There was one last site to visit. It was quite close by. While Roland walked ahead with Marie and her brother, Fox followed with Hadley.
Fox liked this intelligent American friend of Marie’s brother. They chatted briefly about their visit. “De Cygne’s an excellent guide,” said Fox.
“Yes.” Hadley gazed at the three people ahead of them. “They make a handsome couple, our aristocrat and Marie, don’t you think? Blond, blue-eyed … He’d be quite a catch for her, wouldn’t he?”
“I suppose so,” said Fox calmly. “Has he made any declaration?”
“Not yet. Marc would have told me, I’m sure.”

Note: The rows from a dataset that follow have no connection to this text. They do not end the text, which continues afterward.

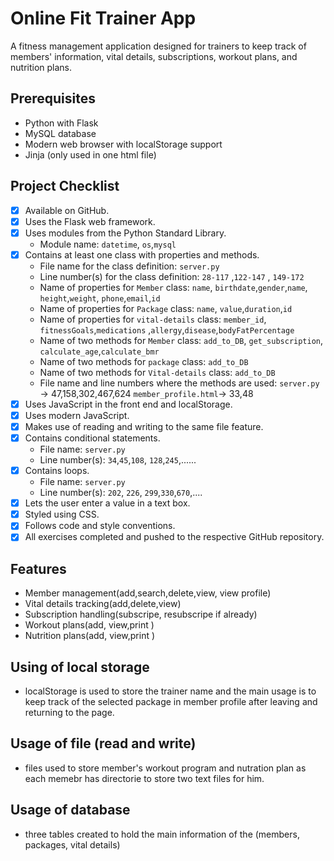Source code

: # Online Fit Trainer App

A fitness management application designed for trainers to keep track of members' information, vital details, subscriptions, workout plans, and nutrition plans.

## Prerequisites

- Python with Flask
- MySQL database
- Modern web browser with localStorage support
- Jinja (only used in one html file)

## Project Checklist

- [x] Available on GitHub.
- [x] Uses the Flask web framework.
- [x] Uses modules from the Python Standard Library.
  - Module name: `datetime`, `os`,`mysql`
- [x] Contains at least one class with properties and methods.
  - File name for the class definition: `server.py`
  - Line number(s) for the class definition: `28-117` ,`122-147` , `149-172`
  - Name of properties for `Member` class: `name`, `birthdate`,`gender`,`name`,
        `height`,`weight`, `phone`,`email`,`id`
   - Name of properties for `Package` class: `name`, `value`,`duration`,`id`
   - Name of properties for `vital-details` class: `member_id`, `fitnessGoals`,`medications`
        ,`allergy`,`disease`,`bodyFatPercentage`
  - Name of two methods for `Member` class: `add_to_DB`, `get_subscription`,
        `calculate_age`,`calculate_bmr`
  - Name of two methods for `package` class: `add_to_DB`
  - Name of two methods for `Vital-details` class: `add_to_DB`
  - File name and line numbers where the methods are used: `server.py` -> 47,158,302,467,624
                                                            `member_profile.html`-> 33,48
- [x] Uses JavaScript in the front end and localStorage. 
- [x] Uses modern JavaScript.
- [x] Makes use of reading and writing to the same file feature.
- [x] Contains conditional statements.
  - File name: `server.py`
  - Line number(s): `34`,`45`,`108`, `128`,`245`,......
- [x] Contains loops.
  - File name: `server.py`
  - Line number(s): `202`, `226`, `299`,`330`,`670`,....
- [x] Lets the user enter a value in a text box.
- [x] Styled using CSS.
- [x] Follows code and style conventions.
- [x] All exercises completed and pushed to the respective GitHub repository.

## Features

- Member management(add,search,delete,view, view profile)
- Vital details tracking(add,delete,view)
- Subscription handling(subscripe, resubscripe if already)
- Workout plans(add, view,print )
- Nutrition plans(add, view,print )


## Using of local storage
- localStorage is used to store the trainer name and the main usage is to keep
  track of the selected package in member profile after leaving and returning to the page.

## Usage of file (read and write)
- files used to store member's workout program and nutration plan as each memebr has
  directorie to store two text files for him. 

## Usage of database 
- three tables created to hold the main information of the (members, packages, vital details) 
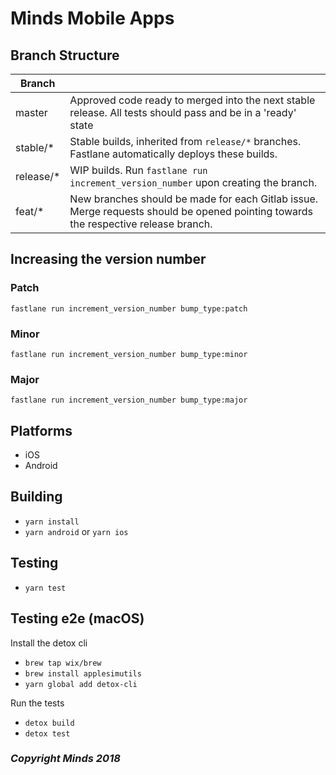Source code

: # Minds Mobile Apps

## Branch Structure

| Branch    |                                                                                                                                    |
|-----------|------------------------------------------------------------------------------------------------------------------------------------|
| master    | Approved code ready to merged into the next stable release. All tests should pass and be in a 'ready' state                        |
| stable/*  | Stable builds, inherited from `release/*` branches. Fastlane automatically deploys these builds.                                   |
| release/* | WIP builds. Run `fastlane run increment_version_number` upon creating the branch.                                                  |
| feat/*    | New branches should be made for each Gitlab issue. Merge requests should be opened pointing towards the respective release branch. |

## Increasing the version number

### Patch

`fastlane run increment_version_number bump_type:patch`

### Minor

`fastlane run increment_version_number bump_type:minor`

### Major

`fastlane run increment_version_number bump_type:major`

## Platforms

- iOS
- Android

## Building

- `yarn install`
- `yarn android` or `yarn ios`

## Testing

- `yarn test`

## Testing e2e (macOS)

Install the detox cli
- `brew tap wix/brew`
- `brew install applesimutils`
- `yarn global add detox-cli`

Run the tests
- `detox build`
- `detox test`


### _Copyright Minds 2018_
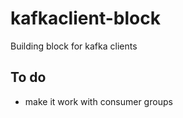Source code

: # kafkaclient-block 
Building block for kafka clients

## To do
- make it work with consumer groups

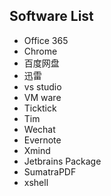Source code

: ## Software List

* Office 365
* Chrome
* 百度网盘
* 迅雷
* vs studio
* VM ware
* Ticktick
* Tim
* Wechat
* Evernote
* Xmind
* Jetbrains Package
* SumatraPDF
* xshell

“What about Marc?” Fox inquired. He asked partly to make conversation,
and partly because, if he was going to have any chance in his hopeless quest for Marie, he’d better discover everything he could about the family.
Hadley chuckled.
“Not exactly. My friend’s in a rather different kind of trouble.”
“What’s that?”
“Do you keep secrets?”
“Every day of my professional life.”
“Well, Marc’s got himself in a bit of trouble with a girl. Hardly uncommon. But his father’s so angry he’s cut off his allowance.” And he gave Fox a brief account of the circumstances.
“It’s unfortunate, but hardly a scandal,” Fox remarked when Hadley had finished. “As a lawyer, I see something similar almost every week.”
“It’s the choice of family, I think. Marc’s father feels bad about that. And that the girl’s family are going to throw her out. Blanchard feels responsible for her.”
“I commend him for it. Plenty of rich men wouldn’t. Have they made any plans for the girl, and the baby, assuming it’s born?”